Recent Climatic Volume
In addition to hitting a traditional support area, the stock experienced huge, climactic volume (see the "up" arrow in the volume portion of the above chart). Seeing this in the absence of any news or other factual reason for the stock's decline, we featured VAR at a buy point slightly above its close at $49.15.
Since reversal stocks are riskier to trade than breakout stocks, and can take longer to turn around and head back up again than expected, VAR dropped another $1.55 the day after we featured it. But the day
after that, the stock gapped up $4.84, tacked on another .92 the day after that and another .78 after that. Had you sold the stock four days after we featured it, you would have pocketed a $4.89 gain!

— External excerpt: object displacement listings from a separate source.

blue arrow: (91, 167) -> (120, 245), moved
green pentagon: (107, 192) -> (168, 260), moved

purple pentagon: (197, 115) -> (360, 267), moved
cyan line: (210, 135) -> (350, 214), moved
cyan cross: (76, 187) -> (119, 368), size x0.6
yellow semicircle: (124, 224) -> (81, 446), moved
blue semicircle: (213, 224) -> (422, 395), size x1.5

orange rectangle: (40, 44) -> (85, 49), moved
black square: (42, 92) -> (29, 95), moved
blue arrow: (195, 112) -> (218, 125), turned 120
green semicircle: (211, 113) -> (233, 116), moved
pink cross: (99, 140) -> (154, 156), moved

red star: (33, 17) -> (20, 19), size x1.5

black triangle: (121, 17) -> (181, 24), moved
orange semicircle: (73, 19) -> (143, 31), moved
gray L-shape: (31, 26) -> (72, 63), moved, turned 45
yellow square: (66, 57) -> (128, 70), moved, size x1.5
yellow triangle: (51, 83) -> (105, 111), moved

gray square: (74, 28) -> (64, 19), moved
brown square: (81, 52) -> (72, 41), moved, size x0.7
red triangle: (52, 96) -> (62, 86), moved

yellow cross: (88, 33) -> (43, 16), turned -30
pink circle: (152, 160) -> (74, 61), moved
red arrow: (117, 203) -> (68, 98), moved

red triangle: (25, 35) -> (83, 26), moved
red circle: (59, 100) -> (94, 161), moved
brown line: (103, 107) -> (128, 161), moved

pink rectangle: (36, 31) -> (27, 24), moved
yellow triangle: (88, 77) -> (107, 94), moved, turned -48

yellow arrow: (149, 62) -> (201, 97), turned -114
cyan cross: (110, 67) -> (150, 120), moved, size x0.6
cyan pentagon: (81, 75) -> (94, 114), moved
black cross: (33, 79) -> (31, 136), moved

Candlestick Chart Reversal Patterns
Sometimes, a stock will flash one or more candlestic reversal patterns in addition to the other technical criteria discussed above, just before it potentially turns and heads back up again. Here's Avocent (Symbol: AVCT), descending below its 50-day moving average support area (bright green line). There is no climactic volume, but the stock has formed an inverted hammer/doji after several big down days.
Having exhausted its downward momentum, Avocent was now free to head back up above its 50-day moving average in a big way. From its $21.89 close on the day it formed the inverted hammer/doji, to its close just seven days later, it notched a $5.52 price move, which would have given you a nice profit, thanks to candlestick charts.